*** Opening of RECORDS PROVIDED ***

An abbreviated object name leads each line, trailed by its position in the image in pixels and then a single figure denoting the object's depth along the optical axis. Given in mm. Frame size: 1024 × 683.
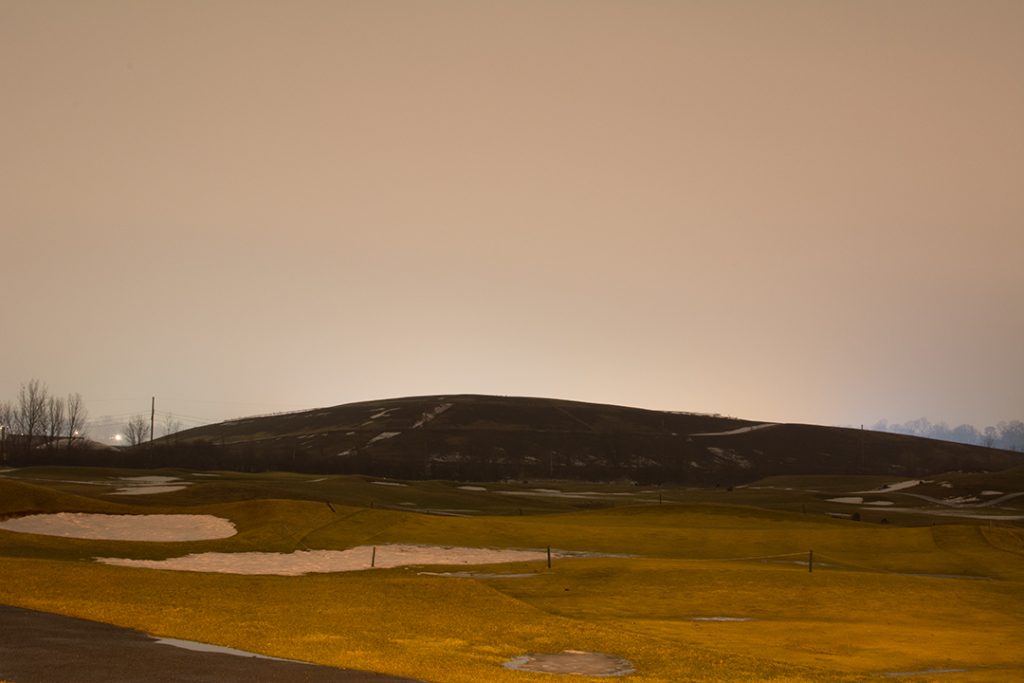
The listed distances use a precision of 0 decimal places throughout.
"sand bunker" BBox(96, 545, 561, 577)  49125
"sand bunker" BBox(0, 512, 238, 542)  57531
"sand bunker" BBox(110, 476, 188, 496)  87512
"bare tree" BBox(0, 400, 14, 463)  165125
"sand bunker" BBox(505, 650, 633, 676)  26406
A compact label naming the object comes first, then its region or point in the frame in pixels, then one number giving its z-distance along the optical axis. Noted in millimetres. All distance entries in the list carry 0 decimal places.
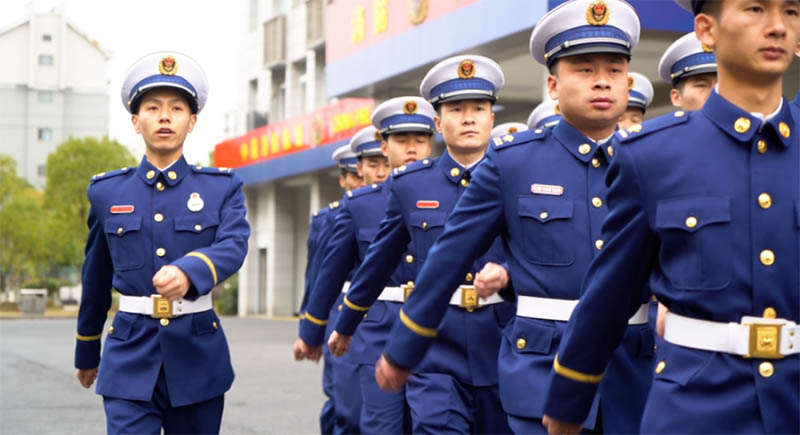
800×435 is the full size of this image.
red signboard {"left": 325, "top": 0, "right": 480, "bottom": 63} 19484
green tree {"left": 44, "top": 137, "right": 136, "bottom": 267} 47438
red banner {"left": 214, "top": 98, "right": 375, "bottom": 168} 27859
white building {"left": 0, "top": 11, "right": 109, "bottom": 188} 76875
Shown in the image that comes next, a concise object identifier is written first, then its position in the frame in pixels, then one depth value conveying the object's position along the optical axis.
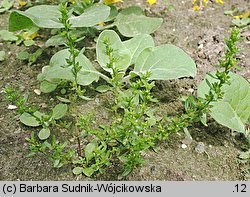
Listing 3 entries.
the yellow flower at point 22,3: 0.84
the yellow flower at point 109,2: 0.80
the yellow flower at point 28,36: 0.78
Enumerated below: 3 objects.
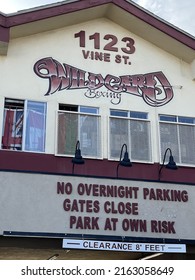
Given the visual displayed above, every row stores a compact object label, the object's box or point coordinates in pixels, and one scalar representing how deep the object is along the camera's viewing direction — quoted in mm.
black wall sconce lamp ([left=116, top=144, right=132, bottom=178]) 13734
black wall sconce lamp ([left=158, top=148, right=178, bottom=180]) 14141
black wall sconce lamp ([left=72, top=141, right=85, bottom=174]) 13429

*** Close of RECORDS PROVIDED ***

WORK ORDER:
Output a faithful copy of the data, with each picture left out.

ANSWER:
An abbreviated object name leads each line, trailed by its position in the image in pixels and then a single figure denoting the object's depth along the optical axis. Given in mm. Frame size: 1024 × 683.
The listed distances use a precision of 0 decimal places throughout.
"sand bunker" BBox(96, 545, 561, 577)  49125
"sand bunker" BBox(0, 512, 238, 542)  57531
"sand bunker" BBox(110, 476, 188, 496)  87512
"bare tree" BBox(0, 400, 14, 463)  165125
"sand bunker" BBox(505, 650, 633, 676)  26406
A compact label naming the object comes first, then its region or point in the frame in pixels, then one number giving its z-distance along the optical axis. Noted in millimetres. All distance entries in the list carry 0 decimal places.
800×435 is the full size of this image.
red signboard {"left": 325, "top": 0, "right": 480, "bottom": 63} 19484
green tree {"left": 44, "top": 137, "right": 136, "bottom": 267} 47438
red banner {"left": 214, "top": 98, "right": 375, "bottom": 168} 27859
white building {"left": 0, "top": 11, "right": 109, "bottom": 188} 76875
Shown in the image that comes next, a concise object identifier is written first, then its position in the frame in pixels, then one depth value conveying the object's position along the optical axis.
Listing 3 entries.
the yellow flower at point 22,3: 0.84
the yellow flower at point 109,2: 0.80
the yellow flower at point 28,36: 0.78
Enumerated below: 3 objects.
Given the visual displayed above, every row stores a compact object label, the object's box or point coordinates in pixels, and one scalar representing how deep the object is along the camera's viewing direction — quoted in mm.
black wall sconce lamp ([left=116, top=144, right=132, bottom=178]) 13734
black wall sconce lamp ([left=158, top=148, right=178, bottom=180]) 14141
black wall sconce lamp ([left=72, top=141, right=85, bottom=174]) 13429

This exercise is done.